▸ What is expected: Retype every line of the data below word for word, leaving out the pictures.

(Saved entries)

******************************

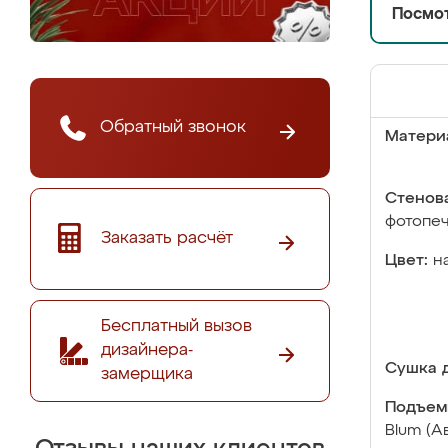
Посмот
Обратный звонок
Матери
Стенова
фотопе
Заказать расчёт
Цвет:
н
Бесплатный вызов
дизайнера-
Сушка д
замерщика
Подъем
Blum (А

******************************

▸ Solution:
Посмот
Обратный звонок
Матери
Стенова
фотопе
Заказать расчёт
Цвет:
н
Бесплатный вызов
дизайнера-
Сушка д
замерщика
Подъем
Blum (А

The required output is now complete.